MTM: So what inspired that bit on 'Grilled Cheese Sandwich' with the sound effects?
roughpatch: That's all Susie. She went off and left it up to me to fill in the gaps. That's probably my favorite moment on the tape. That whole verse is incredible. I see it as the rap version of a drum solo.
creepysusie: That was just something that came to me as I was writing. I always wanted to do some back and forth shit like that between the DJ and the MC.
CC: With lines like “We gon’ have this tape done before the end of the month” on ‘Mwahaha’ and “every time the tape done, it’s another song / They gon' need a cattle prod to tear me off the fuckin' bong” on "Bandsplain", it seems like it this album was worked on non-stop until submitting it to distros. How did y’all know when this project was ready for release?
roughpatch: Honestly, its been good enough to call done for a minute. I was just having fun making music. It would not have been challenging to add 5-10 more songs; I have never experienced a workflow this efficient and consistent before this.

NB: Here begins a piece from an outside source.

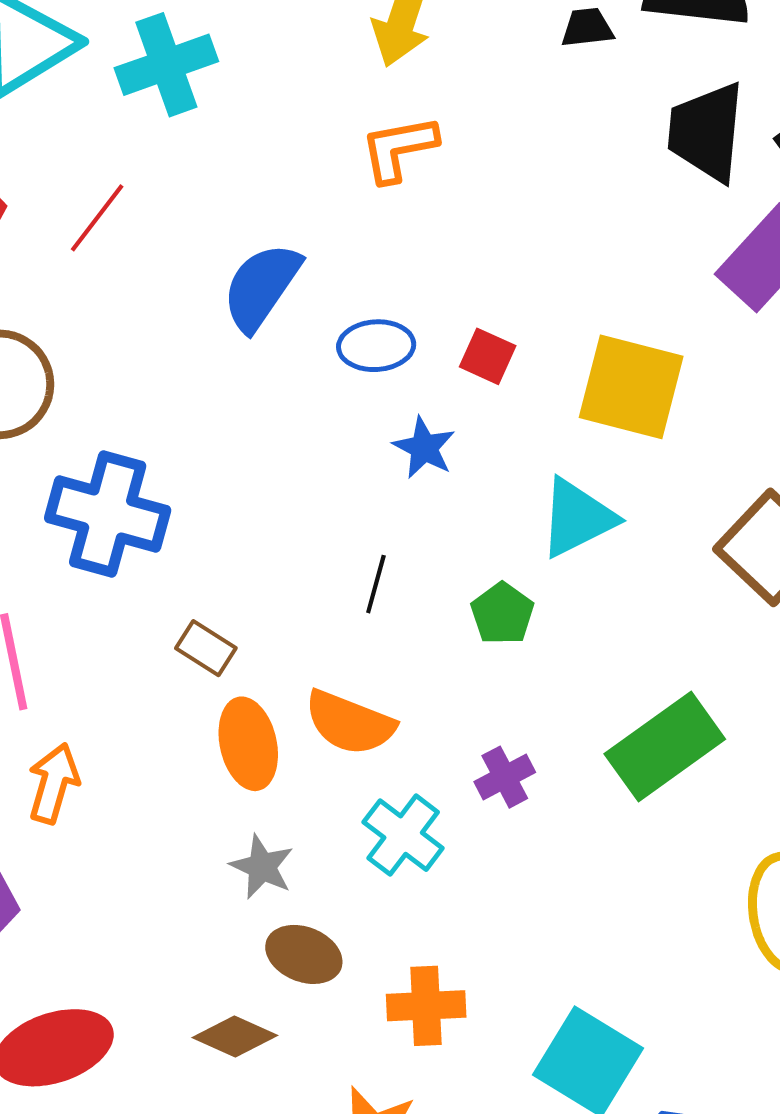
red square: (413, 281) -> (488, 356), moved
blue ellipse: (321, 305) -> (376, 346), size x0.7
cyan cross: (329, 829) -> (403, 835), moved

ilysm: A good bar S1uz had of a similar caliber was "You spent a year n a half makin' what we made in just 7 days, shit is baffling". Because at this point we recorded like.. 6? 8? tracks in about a week in late July, thinking that'd be the record. I just thought it was funny to keep mentioning it as we added more and more tracks on the tail end. We had decided it was done with a much shorter tracklist, but had a hard time figuring out what would be the penultimate track before "Les Enfants Terribles". This lead to Caleb making like, another 10 beats for the record so we could pick a good one for that part, which lead to me starting another 5 songs for the record including "Bandsplain". After THAT we decided it was good n' done.
MTM: Do y’all consider yourselves or this album “furry”? ilysm seems to have been getting furrier with each album cycle, lula’s on this album and roughpatch works with her…
creepysusie, who shall henceforth be called creepyfuzzie as divine punishment: I was tryna make a fursona for the album cover so we could cash in on that furry money but I just couldn't see it. I can't front, I'm not about the fur stuff. I love y'all tho. I'm glad we got deerlysm in the mix.
ilysm: These guys were too pussy to make fursonas for the cover. I was FIGHTING for my lil' deer shorty to be on there. ZachJaDa, God bless their soul, had to redraw the earliest sketch of the cover cause they drew me as a cat and I got all up in the cut like "ummmmmmm actuallyyyyy".
roughpatch, who is currently going through the process of being assigned his fursona by the government: I am very furry adjacent. Nearly all of my friends are. I don't have a fursona but I really get it and I would like to eventually.
CC: Is Bomb Squad an album or mixtape?
ruffpatch: Album, for sure.
creepyfuzzie: It's a bomb.
ilysm: It's the bomb.
Bomb Squad by ilysm, creepysusie and roughpatch is out now on streaming services.